A Gloucester County man freed from prison in the wave of President Trump’s Jan. 6 pardons last week was serving a separate, longer term for possessing ammunition as a convicted felon, records show.
Peter Krill, 56, of Sewell in Mantua Township, was sentenced in February 2024 to nine months in prison for pushing through police lines at the U.S. Capitol on Jan. 6, 2021. The case, like all from the Jan. 6 investigation, was handled by federal prosecutors in Washington, D.C.
However, in the summer of 2024, Krill pleaded guilty to possessing ammunition by a convicted felon in federal court in New Jersey, stemming from the eight firearms the FBI seized when they arrested him at his home in 2022 for Jan. 6 crimes.
In that case, a judge sentenced Krill in November 2024 to 46 months in prison, just shy of four years, and said the term would run concurrent to the Washington case.

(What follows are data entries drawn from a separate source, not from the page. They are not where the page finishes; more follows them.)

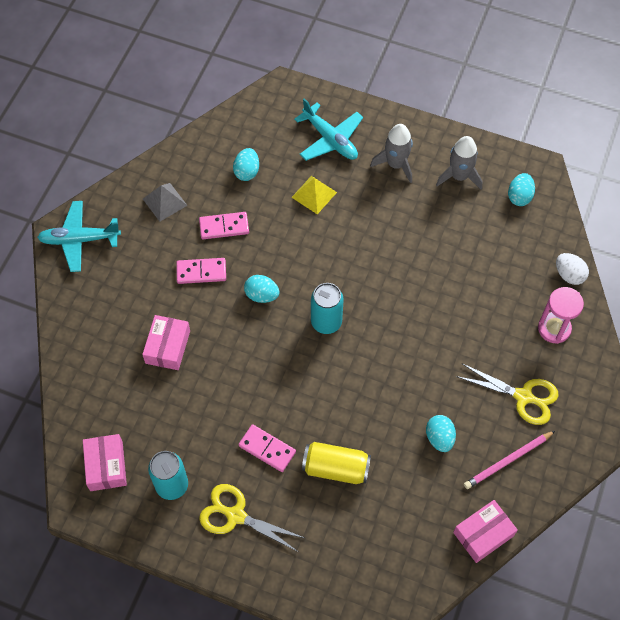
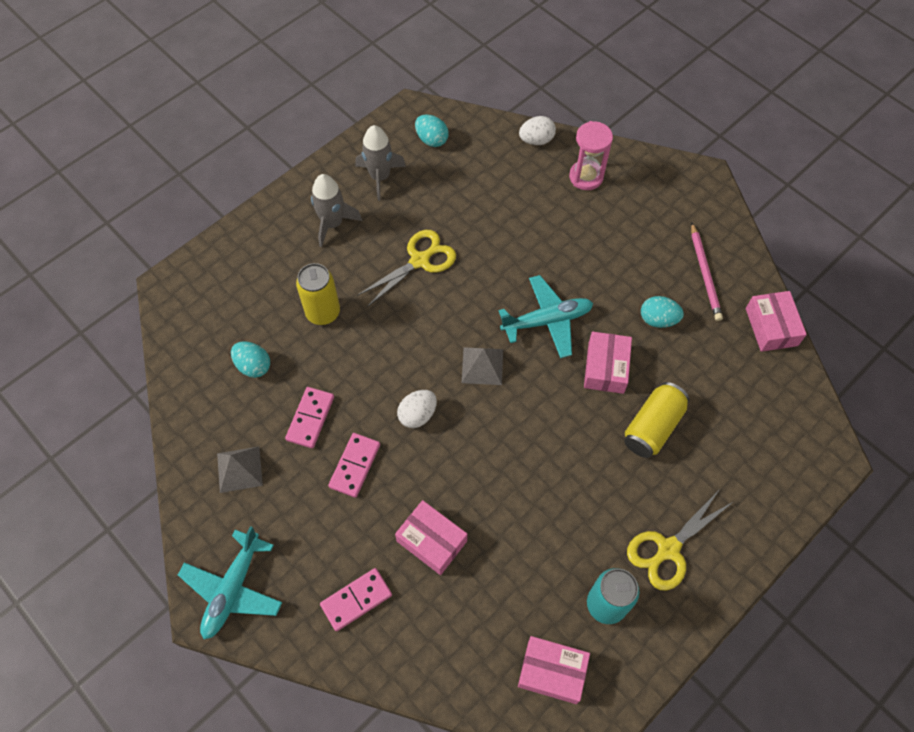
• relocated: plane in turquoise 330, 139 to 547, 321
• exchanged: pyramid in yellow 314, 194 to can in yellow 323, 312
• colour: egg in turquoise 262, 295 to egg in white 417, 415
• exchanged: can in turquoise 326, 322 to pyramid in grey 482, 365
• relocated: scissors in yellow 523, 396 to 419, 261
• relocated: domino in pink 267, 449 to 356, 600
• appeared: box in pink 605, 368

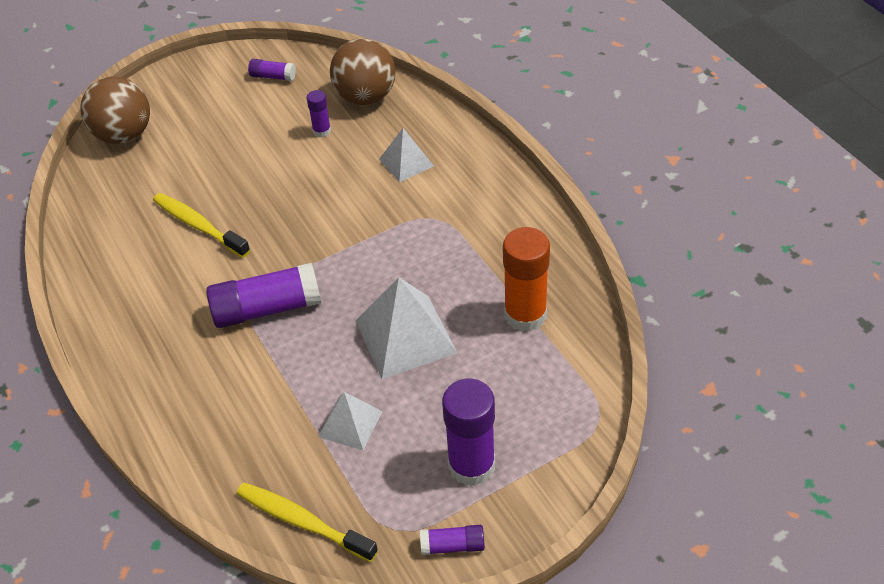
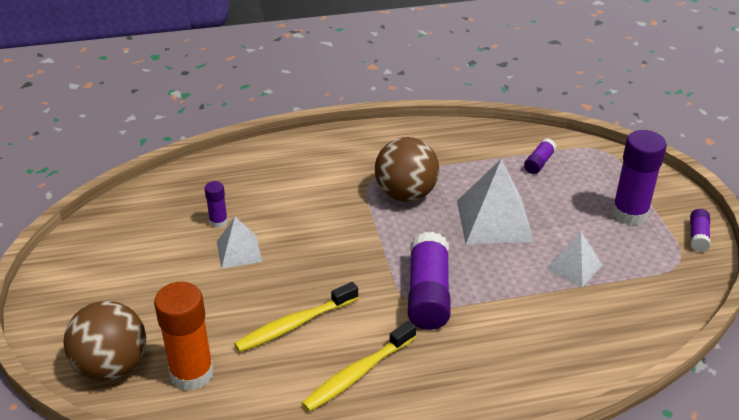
• relocated: ball in brown 365, 97 to 406, 194
• relocated: glue stick in purple 273, 76 to 539, 163
• relocated: pyramid in white 406, 162 to 239, 251
• relocated: glue stick in orange 525, 315 to 192, 373
• relocated: toothbrush in yellow 302, 521 to 357, 374

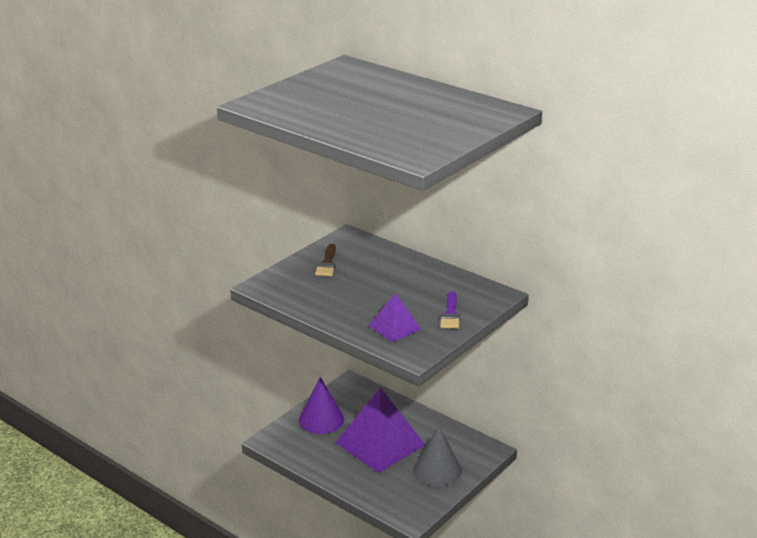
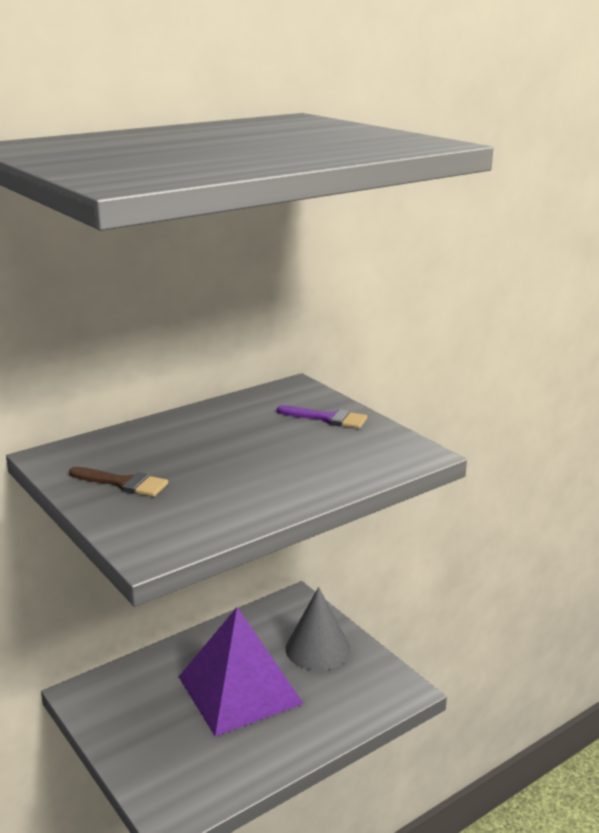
• missing: pyramid in purple 395, 327
• missing: cone in purple 321, 419

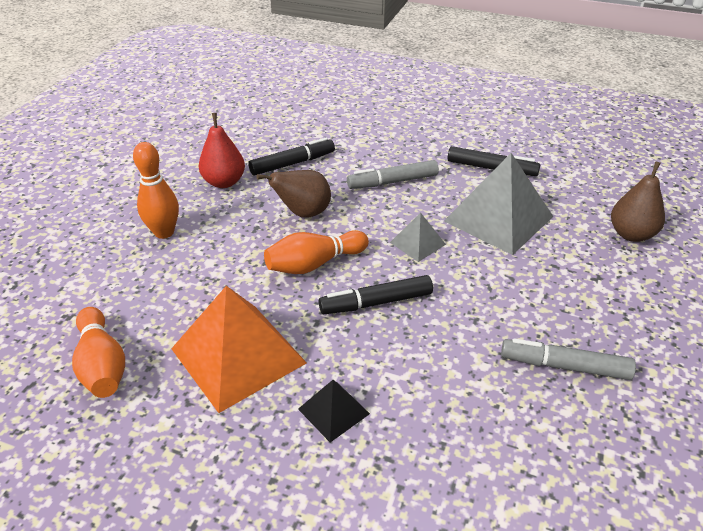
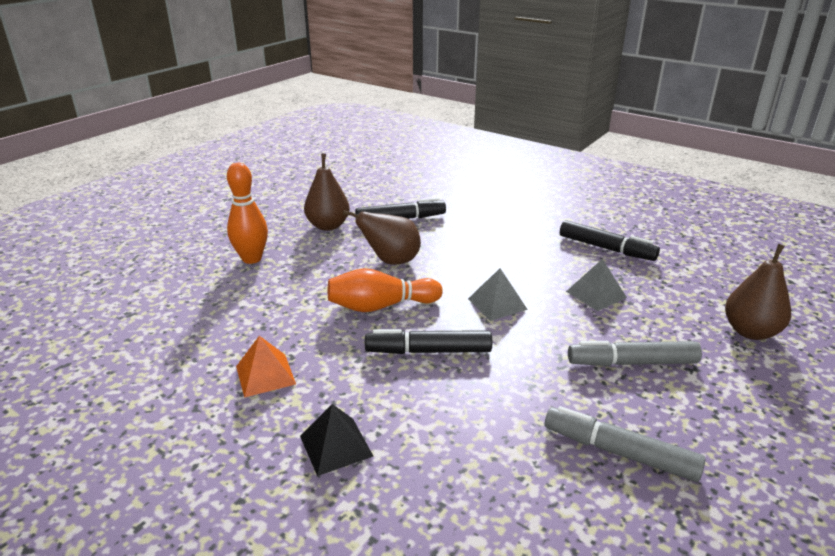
• colour: pear in red 224, 182 to pear in brown 328, 226
• size: pyramid in grey 498, 218 = 596, 294 x0.48
• relocated: marker in grey 392, 182 to 632, 362
• size: pyramid in orange 238, 356 = 265, 375 x0.48
• missing: bowling pin in orange 102, 365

It’s unclear how federal authorities were able to release Krill after his Jan. 6 case was pardoned if he had at least two or more years to serve in the ammunition case. Krill was serving his time at the federal prison at Fort Dix.
Trump’s mass pardons directed the U.S. Attorney General to pardon to “all individuals convicted of offenses related to events that occurred at or near the United States Capitol on January 6, 2021,” and if they are in prison to release them immediately.
The federal Bureau of Prisons said in a statement that, “Mr. Krill was identified among a list of defendants to which the Pardons would apply.”
“Our interpretation is if they were on our list and were in prison, they were to be released,” a prisons spokesperson said. The spokesperson declined to answer questions about Krill’s ammunition case.
Before the pardons, Krill’s release date on the federal prisons website was estimated to be in early 2028.
The U.S. Attorney’s Office for New Jersey, which struck a plea bargain with Krill in the ammunition case, also declined to comment.
Krill’s public defender, who represented him in both cases, declined comment as well.
Federal prosecutors in court documents say Krill had eight firearms at his home – one which was a rifle – and none had required serial numbers. He also had 10 boxes of ammunition comprising over 5,000 bullets and nine loaded pistol cartridges.
Krill is prohibited from owning or possession firearms due to a 2006 robbery conviction and prison sentence, and when the FBI arrested him at hie home, he admitted the weapons were his and he knew he could not have the weaponry. He also said he was present at the Capitol on Jan. 6.
In a letter to the judge in his Washington case, he said he regretted his presence at the Capitol that day and had turned his life around in the past decade and was sober and in recovery.